University rationale
JMU athletic director Jeff Bourne said the university could not use the second tier of the accommodation test. Bourne said that since adding the softball team in 2001, JMU has not made any accommodations to increase women’s sports to match the male-to-female enrollment ratios.
The third tier of the test, usually executed through a campus survey, which was done in 2001, was not done this time.
“We could have,” Bourne said, “but we believe very firmly that [proportionality was our best option].”
Bourne said JMU also anticipated that club teams (who would receive first priority) would have petitioned to become varsity teams.
“We are maxed out on the number of teams we can support,” JMU spokesman Andy Perrine said. “We’d have to add 220 [female] athletes, and I think there just aren’t enough sports to do that.”
Another component to the situation is money.
“[Title IX is] federal law,” Perrine said. “Any school that receives federal funding has to abide by the law. A large amount of funding in the form of student-athlete scholarships [comes from this].”

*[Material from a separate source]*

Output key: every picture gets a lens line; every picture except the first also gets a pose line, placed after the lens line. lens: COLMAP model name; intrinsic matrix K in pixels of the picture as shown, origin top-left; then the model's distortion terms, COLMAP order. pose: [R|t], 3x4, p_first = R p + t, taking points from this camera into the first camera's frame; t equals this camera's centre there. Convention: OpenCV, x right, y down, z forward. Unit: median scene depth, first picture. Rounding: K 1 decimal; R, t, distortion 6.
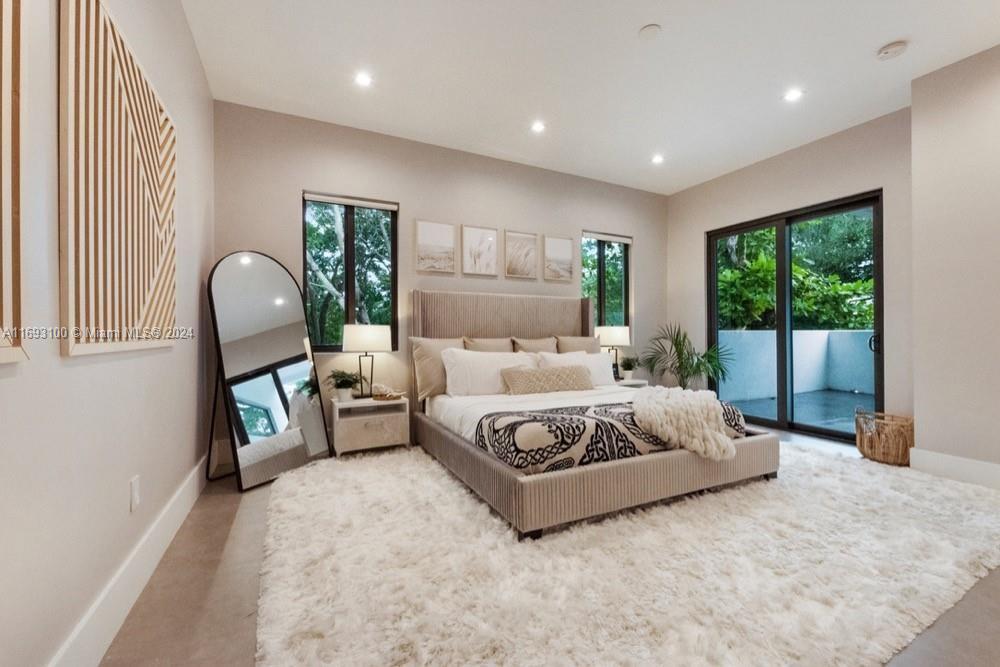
lens RADIAL K [[409.5, 0, 502.3], [0, 409.5, 330.2], [0, 0, 1]] dist [0.011864, 0.000547]
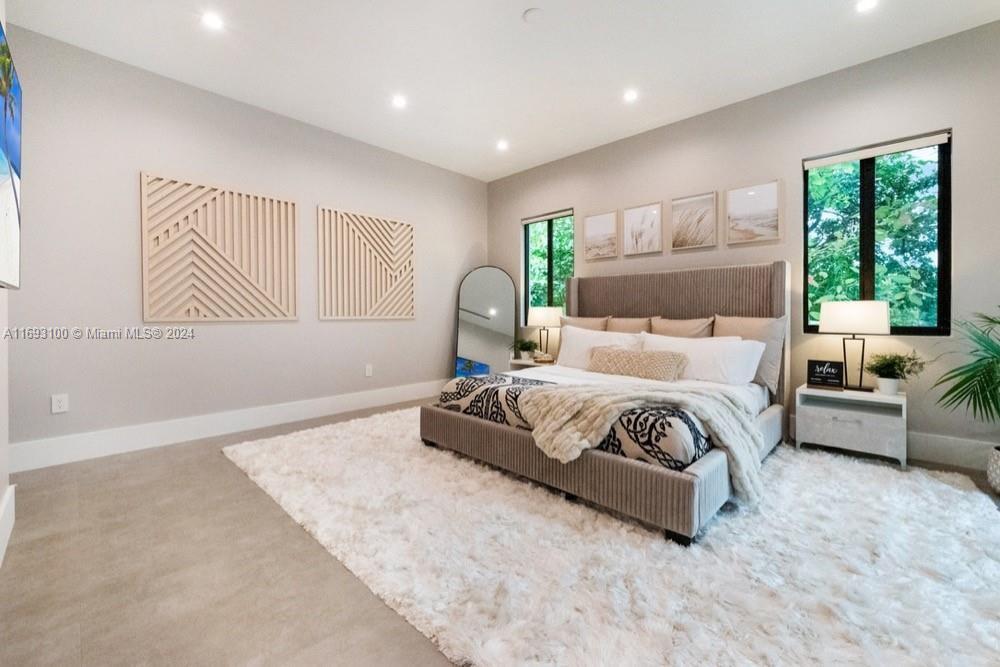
lens RADIAL K [[409.5, 0, 535.4], [0, 409.5, 323.2], [0, 0, 1]] dist [0.011864, 0.000547]
pose [[0.365923, 0.025244, -0.930303, 0.824648], [0.007425, 0.999521, 0.030042, 0.001863], [0.930616, -0.017900, 0.365560, 0.410064]]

Perrine said if JMU did not act to correct its incompliant percentages, it could have lost scholarship money from federal funding.
Stacy Fuller, the student representative of the BOV, said it took $500,000 to run the 10 cut sports teams out of JMU’s $21 million operating budget for athletics.
“There is no way we would have cut 10 sports programs for $500,000,” Bourne said. “There are not enough dollars involved to make this a financial decision.”
Fuller said one of her main concerns is the issue of reverse discrimination.
“I think they need to take it to Richmond and Washington, D.C.,” Fuller said. “I think it’s going to be a thing that most schools are going to have to deal with, because female enrollment is going up so high nationwide.”
Aftermath
In the wake of the Title IX decision, three women’s teams will benefit by receiving full NCAA scholarships: golf, tennis and swimming — all of which lost scholarships in 2001. Also, the men’s tennis and golf teams were granted partial scholarships and will receive full ones by 2011.
“It’s bittersweet,” JMU women’s tennis coach Maria Malerba said. “I was on the other side of this five years ago, and I was devastated by [the scholarship cuts]. But I still had a team and a job.”
JMU men’s swimming coach Chris Feaster isn’t as lucky.
Feaster approached the administration in August about Title IX rumors. He was told then they were not true.
“I’m not worried about myself, I’m worried about the team,” Feaster said.
While underclassmen student-athletes may look to transfer, many juniors may not have that option.
Junior Brian Freitag, who placed second in the 400 and 200-yard individual medley in the 2005-’06 Colonial Athletic Association championships, said, “It makes no sense to transfer.”
For many juniors, transferring would require a fifth year (without eligibility) for them to graduate.
Many of the impacted teams have been improving in the conference, which makes the decision even harder to swallow. Men’s swimming, for example, jumped from seventh to fourth in the CAA last year and is vying for its 10th-conference championship in its 32-year history at JMU.
“We’re on the cusp and we won’t be allowed to reach the pinnacle,” Feaster said. “We can win without scholarships, but not without a team.”